Результатом командировки Берга было составление им топографической записки в дополнение представленных кроки путей, которые были им расследованы. Так, например, была подробно описана дорога от Буюк-дере через Мидию, Бургас, Варну, Мангалию, Тузлу, Бабадаг, Тульчу в Исакчи. При этом были описаны и крепости Варна, Тульча и Исакчи2.
Кроме посылки офицеров квартирмейстерской части за границу посылались и другие офицеры, а также шпионы; последние из штаба 2-й армии.
10-го марта 1826 года Дибич писал Витгенштейну3, что до сведения государя императора дошло, что будто бы турки собирают около Адрианополя до 100000 человек, и что гарнизон Браилова усилен. «Его Величество, - писал Дибич, - не имея по сему предмету донесенья ни от вас, ни от Новороссийского генерал-губернатора, хотя и изволит предполагать, что слух сей неоснователен, не взирая на такое предположение, Высочайше повелеть мне соизволил просить ваше сиятельство, дабы вы уведомили с сим же нарочно посылаемым о справедливости сей молвы. Государю Императору угодно, что если бы и впредь было что-либо подобное, основанное на достоверности, то чтобы ваше сиятельство доносили о сем Его Величеству с нарочными»4.

Предоставленные данные -
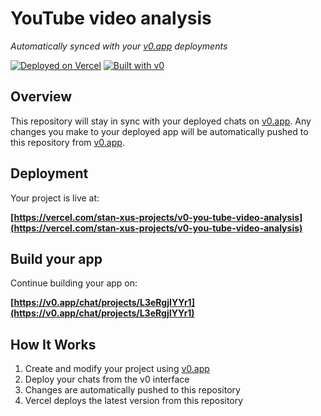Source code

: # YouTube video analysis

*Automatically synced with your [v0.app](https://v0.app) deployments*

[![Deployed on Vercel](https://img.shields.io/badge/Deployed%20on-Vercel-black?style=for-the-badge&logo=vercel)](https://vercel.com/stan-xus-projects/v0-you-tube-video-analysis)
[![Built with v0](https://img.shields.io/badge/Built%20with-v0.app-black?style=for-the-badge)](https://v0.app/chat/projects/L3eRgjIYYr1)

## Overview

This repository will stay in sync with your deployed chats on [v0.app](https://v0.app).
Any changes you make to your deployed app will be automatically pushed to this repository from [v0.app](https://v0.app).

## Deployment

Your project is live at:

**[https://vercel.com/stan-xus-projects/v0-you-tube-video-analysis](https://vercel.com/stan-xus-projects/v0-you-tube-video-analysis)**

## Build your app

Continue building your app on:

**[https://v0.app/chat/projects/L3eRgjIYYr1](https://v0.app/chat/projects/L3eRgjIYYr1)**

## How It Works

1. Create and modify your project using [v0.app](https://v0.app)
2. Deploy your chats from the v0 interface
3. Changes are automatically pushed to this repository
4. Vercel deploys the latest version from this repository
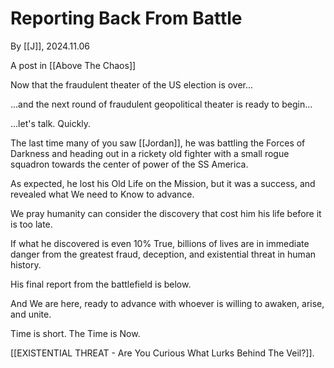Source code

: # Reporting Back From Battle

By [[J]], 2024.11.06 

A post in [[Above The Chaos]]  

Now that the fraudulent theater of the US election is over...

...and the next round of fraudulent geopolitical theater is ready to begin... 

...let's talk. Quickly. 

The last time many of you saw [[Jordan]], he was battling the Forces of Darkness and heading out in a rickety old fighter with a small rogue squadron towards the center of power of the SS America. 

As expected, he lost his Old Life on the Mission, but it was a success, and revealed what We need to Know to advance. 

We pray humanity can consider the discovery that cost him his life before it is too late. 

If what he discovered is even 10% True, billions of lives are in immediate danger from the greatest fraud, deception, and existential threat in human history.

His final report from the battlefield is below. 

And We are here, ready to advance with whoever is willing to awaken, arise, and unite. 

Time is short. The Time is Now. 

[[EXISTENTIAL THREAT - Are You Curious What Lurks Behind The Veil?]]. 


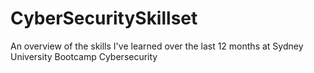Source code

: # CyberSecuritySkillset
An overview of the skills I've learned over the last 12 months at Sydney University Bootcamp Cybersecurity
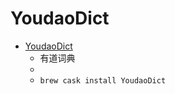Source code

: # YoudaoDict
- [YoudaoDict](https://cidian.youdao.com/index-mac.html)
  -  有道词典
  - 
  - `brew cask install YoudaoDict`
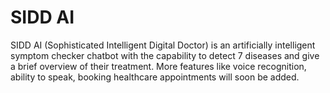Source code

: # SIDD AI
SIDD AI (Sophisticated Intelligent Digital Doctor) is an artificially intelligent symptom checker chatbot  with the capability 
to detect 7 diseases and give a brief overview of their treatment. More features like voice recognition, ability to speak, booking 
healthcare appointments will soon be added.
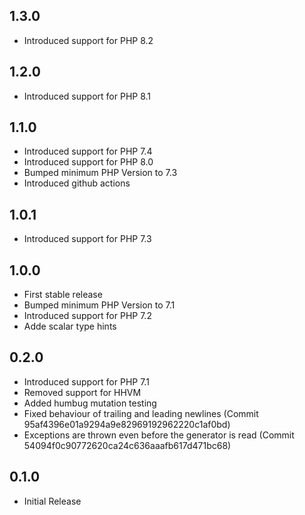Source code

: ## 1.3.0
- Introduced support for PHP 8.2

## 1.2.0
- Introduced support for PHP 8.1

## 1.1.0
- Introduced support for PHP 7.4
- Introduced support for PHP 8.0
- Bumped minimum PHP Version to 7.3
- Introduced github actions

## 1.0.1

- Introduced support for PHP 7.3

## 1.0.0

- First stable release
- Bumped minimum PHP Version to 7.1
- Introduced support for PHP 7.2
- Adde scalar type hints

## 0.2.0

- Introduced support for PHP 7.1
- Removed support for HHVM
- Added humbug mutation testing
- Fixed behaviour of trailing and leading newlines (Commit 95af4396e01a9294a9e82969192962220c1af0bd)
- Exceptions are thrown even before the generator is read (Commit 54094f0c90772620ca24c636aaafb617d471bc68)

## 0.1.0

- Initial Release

Задания для выполнения -
a) Пожалуйста, верните без изменений фрагмент исходного документа, начиная со слов «Результатом командировки Берга» и заканчивая словами «штаба 2-й армии.».
b) Ответьте по исходному документу на вопросы:
(i) От какого пункта начиналась дорога, подробно описанная Бергом?
(ii) До скольких человек, по дошедшему до государя слуху, турки собирали около Адрианополя?
(iii) Из штаба какой армии посылались шпионы?
c) Продолжите исходный документ с того места, где он заканчивается.

Ответы по заданиям -
a)
Результатом командировки Берга было составление им топографической записки в дополнение представленных кроки путей, которые были им расследованы. Так, например, была подробно описана дорога от Буюк-дере через Мидию, Бургас, Варну, Мангалию, Тузлу, Бабадаг, Тульчу в Исакчи. При этом были описаны и крепости Варна, Тульча и Исакчи2.
Кроме посылки офицеров квартирмейстерской части за границу посылались и другие офицеры, а также шпионы; последние из штаба 2-й армии.

b)
(i) От Буюк-дере.
(ii) До 100000 человек.
(iii) Из штаба 2-й армии.

c)
О том же было написано Новороссийскому генерал-губернатору графу Воронцову. Для проверки сообщенных в Петербург слухов генерал-адъютант Киселев немедленно отправил за границу тайных агентов. Гр. Воронцов донес, что эти слухи несправедливы, ибо в зимнее время турки никогда войск своих не собирают, сбор же 100000 человек тем более невозможен, [131] что, по мнению Воронцова, турецкие силы разбросаны и истощены продолжительной войной с греками.
В письме от 20-го марта гр. Воронцов писал Дибичу, что в Адрианополе нельзя собрать не только 100000 человек, но далее 30000 без призыва войск из Азии, которые должны пройти через Константинополь, следовательно, точные сведения по этому делу могут быть получены от г. Минчиаки из Константинополя. В этом же ответе он вновь подтверждает свое мнение, что никогда турки не делают сборов войск в феврале и что они не начинают похода прежде, чем в полях не будет травы.
Наконец, 13-го мая гр. Воронцов писал Дибичу, что инспектор Скулянского карантина донес ему, что молва, дошедшая до государя императора о сборе войск в Адрианополе, совершенно несправедлива, и что в этом городе находится не более вооруженных людей, чем и прежде. В Браилове гарнизон также не прибавлялся. Напротив того, 25-го апреля получено в Яссах повеление султана о выводе из Молдавии и Валахии всех турецких войск и оставлении в каждом из княжеств не более 70 чел. при одном бешли-аге.
Был еще один вопрос, который беспокоил наше правительство в виду предстоявшей войны с Турцией. Это вопрос об отношении к нам поселившихся в устьях Дуная запорожских и кубанских казаков (некрасовцев) и татар, бежавших из России. По этому вопросу Дибич писал Киселеву, что из опыта последних наших походов в Турции известно, что этот ныне многочисленный народ по склонности к грабежу может причинить в тылу армии большой вред, на случай движения нашего к Варне и Шумле. В виду этого Дибич просил Киселева сообщать все, что ему известно об этом народе и какие меры можно принять «к истреблению или переселению оного в пределы [132] Российской Империи или к удержанию их в своих жилищах». Об этом одновременно было написано и гр. Воронцову.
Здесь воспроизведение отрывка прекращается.